Let's look at the [data](http://ec.europa.eu/eurostat/web/cities/data/database) (cf. dataset urb_ctran) that EUROSTAT has here. Looking at this [map](http://ec.europa.eu/eurostat/documents/3217494/5784093/KS-HA-13-001-12-EN.PDF/89d2a7bb-0860-46cc-a494-cd5eeadbafc8?version=1.0) (Map12.3)

![MapEU](./figures/Europe_cars_per_1000_population.png)

We see that rarely any European city hat >600 cars per 1000 population.

Let's havea a closer look at the CSV data and compute the actual mean of cars per 1000 population in European cities. First, let's try to find the relevant indicator ID:

In [4]:
import csv # for handling csv/tsv files
from statistics import mean

# first, find out which indicator is the number of registered cars per 1000 population:
with open('./data/indic_ur.csv') as f:
    csvfile = csv.reader(f)
    for row in csvfile:
        if "registered cars per 1000" in row[1]:
            print(row[1],':',row[3])
            indic = row[3]

Number of registered cars per 1000 population : TT1057I


In [5]:
# Now, compute the mean over all the values for this indicator:
cars_per_1000 = []
with open('./data/urb_ctran.tsv') as f:
    csvfile = csv.reader(f,delimiter="\t")
    for row in csvfile:
        if indic in row[0]:
            n = next((float(s.split(' ')[0]) for s in row[1:] if s[0] != ':'),[])
            if n != [] : cars_per_1000.append(n)
print(mean(cars_per_1000))

441.3053376906318


Ok, looks like the number of cars per 1000 in Europe is around 441 on average.

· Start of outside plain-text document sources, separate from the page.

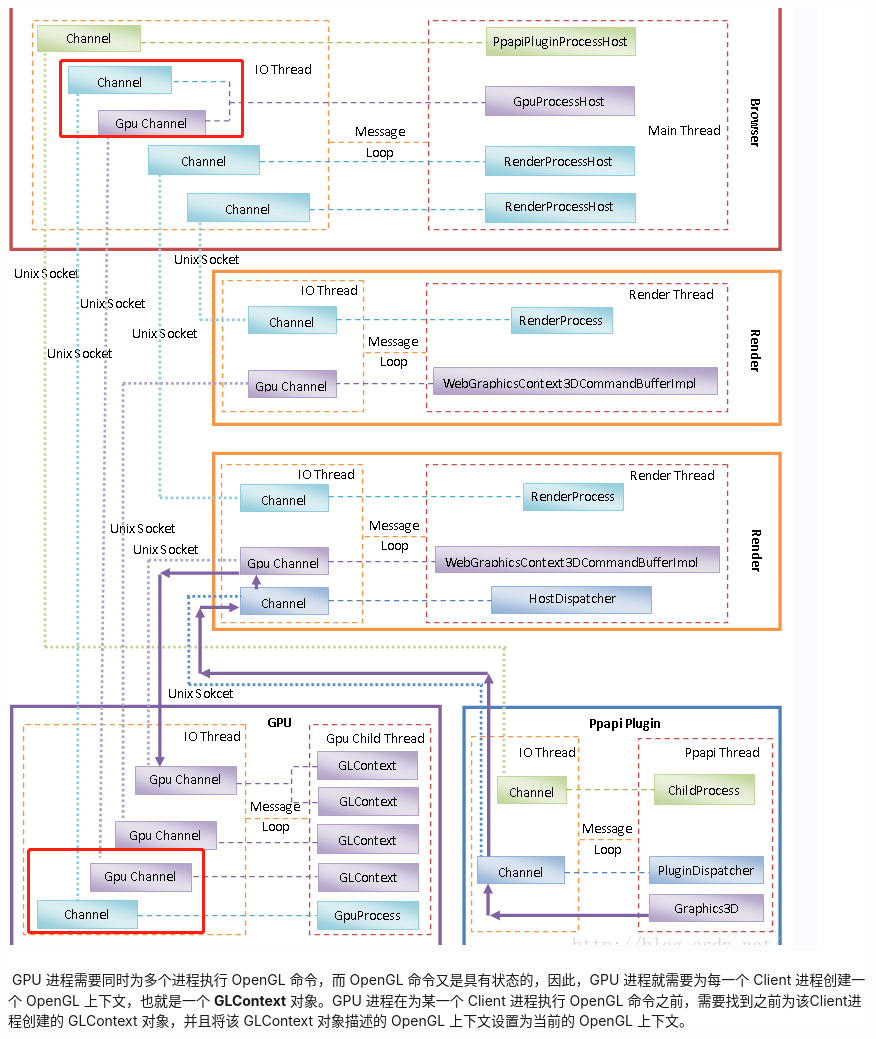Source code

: ![01BrowserToGpu](./markdownimage/01BrowserToGpu.png)

​		GPU 进程需要同时为多个进程执行 OpenGL 命令，而 OpenGL 命令又是具有状态的，因此，GPU 进程就需要为每一个 Client 进程创建一个 OpenGL 上下文，也就是一个 **GLContext** 对象。GPU 进程在为某一个 Client 进程执行 OpenGL 命令之前，需要找到之前为该Client进程创建的 GLContext 对象，并且将该 GLContext 对象描述的 OpenGL 上下文设置为当前的 OpenGL 上下文。
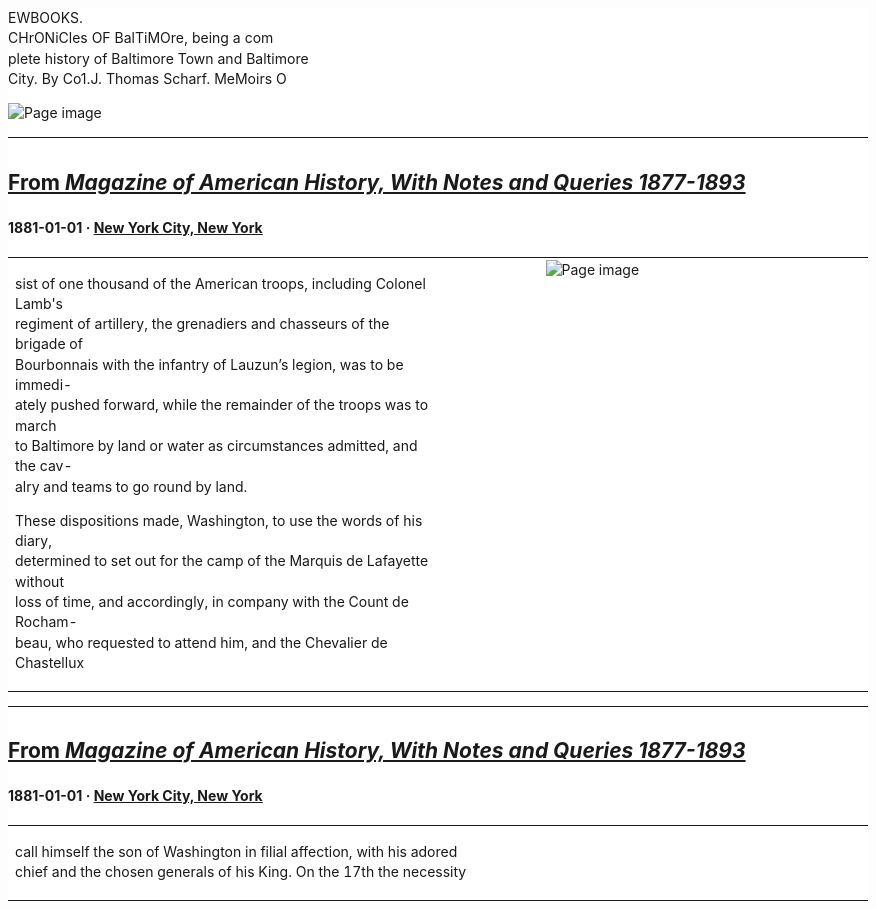 EWBOOKS.  
CHrONiCles OF BalTiMOre, being a com  
plete history of Baltimore Town and Baltimore  
City. By Co1.J. Thomas Scharf. MeMoirs O
</td><td style="width: 50%; max-height: 75%; margin: auto; display: block;">
<img alt="Page image" src="https://tile.loc.gov/image-services/iiif/service:ndnp:dlc:batch_dlc_eastern_ver01:data:sn86053573:00294558329:1874101201:0367/pct:37.50652060511216,32.7063339731286,10.90245174752217,5.873320537428023/!600,600/0/default.jpg"/>
</td>
</tr></table>

---

## [From _Magazine of American History, With Notes and Queries 1877-1893_](https://archive.org/details/sim_magazine-of-american-history-with-notes-and-queries_1881-01_6_1/page/n7/mode/1up?view=theater)

#### 1881-01-01 &middot; [New York City, New York](http://dbpedia.org/resource/New_York_City)

<table style="width: 100%;"><tr><td style="width: 50%">

  
sist of one thousand of the American troops, including Colonel Lamb&#x27;s  
regiment of artillery, the grenadiers and chasseurs of the brigade of  
Bourbonnais with the infantry of Lauzun’s legion, was to be immedi-  
ately pushed forward, while the remainder of the troops was to march  
to Baltimore by land or water as circumstances admitted, and the cav-  
alry and teams to go round by land.  
  
These dispositions made, Washington, to use the words of his diary,  
determined to set out for the camp of the Marquis de Lafayette without  
loss of time, and accordingly, in company with the Count de Rocham-  
beau, who requested to attend him, and the Chevalier de Chastellux
</td><td style="width: 50%; max-height: 75%; margin: auto; display: block;">
<img alt="Page image" src="https://iiif.archive.org/image/iiif/2/sim_magazine-of-american-history-with-notes-and-queries_1881-01_6_1%2Fsim_magazine-of-american-history-with-notes-and-queries_1881-01_6_1_jp2.zip%2Fsim_magazine-of-american-history-with-notes-and-queries_1881-01_6_1_jp2%2Fsim_magazine-of-american-history-with-notes-and-queries_1881-01_6_1_0007.jp2/pct:21.210995542347696,39.97634535777647,61.849925705794945,17.415730337078653/600,/0/default.jpg"/>
</td>
</tr></table>

---

## [From _Magazine of American History, With Notes and Queries 1877-1893_](https://archive.org/details/sim_magazine-of-american-history-with-notes-and-queries_1881-01_6_1/page/n13/mode/1up?view=theater)

#### 1881-01-01 &middot; [New York City, New York](http://dbpedia.org/resource/New_York_City)

<table style="width: 100%;"><tr><td style="width: 50%">

  
call himself the son of Washington in filial affection, with his adored  
chief and the chosen generals of his King. On the 17th the necessity  
  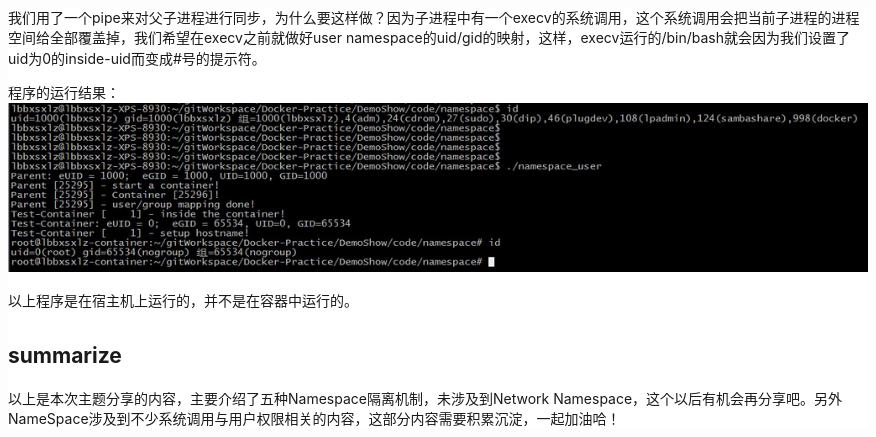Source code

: 我们用了一个pipe来对父子进程进行同步，为什么要这样做？因为子进程中有一个execv的系统调用，这个系统调用会把当前子进程的进程空间给全部覆盖掉，我们希望在execv之前就做好user namespace的uid/gid的映射，这样，execv运行的/bin/bash就会因为我们设置了uid为0的inside-uid而变成#号的提示符。

程序的运行结果：
![user](pic/user.jpg)

以上程序是在宿主机上运行的，并不是在容器中运行的。

## summarize
以上是本次主题分享的内容，主要介绍了五种Namespace隔离机制，未涉及到Network Namespace，这个以后有机会再分享吧。另外NameSpace涉及到不少系统调用与用户权限相关的内容，这部分内容需要积累沉淀，一起加油哈！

Is this also a plausible/good value to assume for, e.g. US cities? Let's see...


Unfortunately this data is all missing for our UN Data, let's check whether it would be a good idea here to work with Mean susbstitution, i.e. add 441 for each US city?

Probably not a good idea... Why?

Let's look at this other [map](http://www.governing.com/gov-data/car-ownership-numbers-of-vehicles-by-city-map.html):

![MapUS](./figures/US_cars_per_household.png)

It seems to indicate that the mean for cars per household in the US cities is something around 1.5, roughly (US wide it is 1.8 even), if we want to set this in relation, we need the [average household size](https://www.statista.com/statistics/183648/average-size-of-households-in-the-us/), which is - again roughly - 2.54.

This makes the following estimated mean ot cars per 1000 population in  US cities:

In [7]:
1.5 * 1000 / 2.54

590.5511811023622

Some thoughts on this: of course we were playing here with completely over-rough estimates and assumptions, but: what it seems to indicate is the following: it is probably not a good idea to use value imputation based on EUROSTAT data  only for missing data outside of the US, which likely follows different regularities.

**Discussion:** What else/more we could do?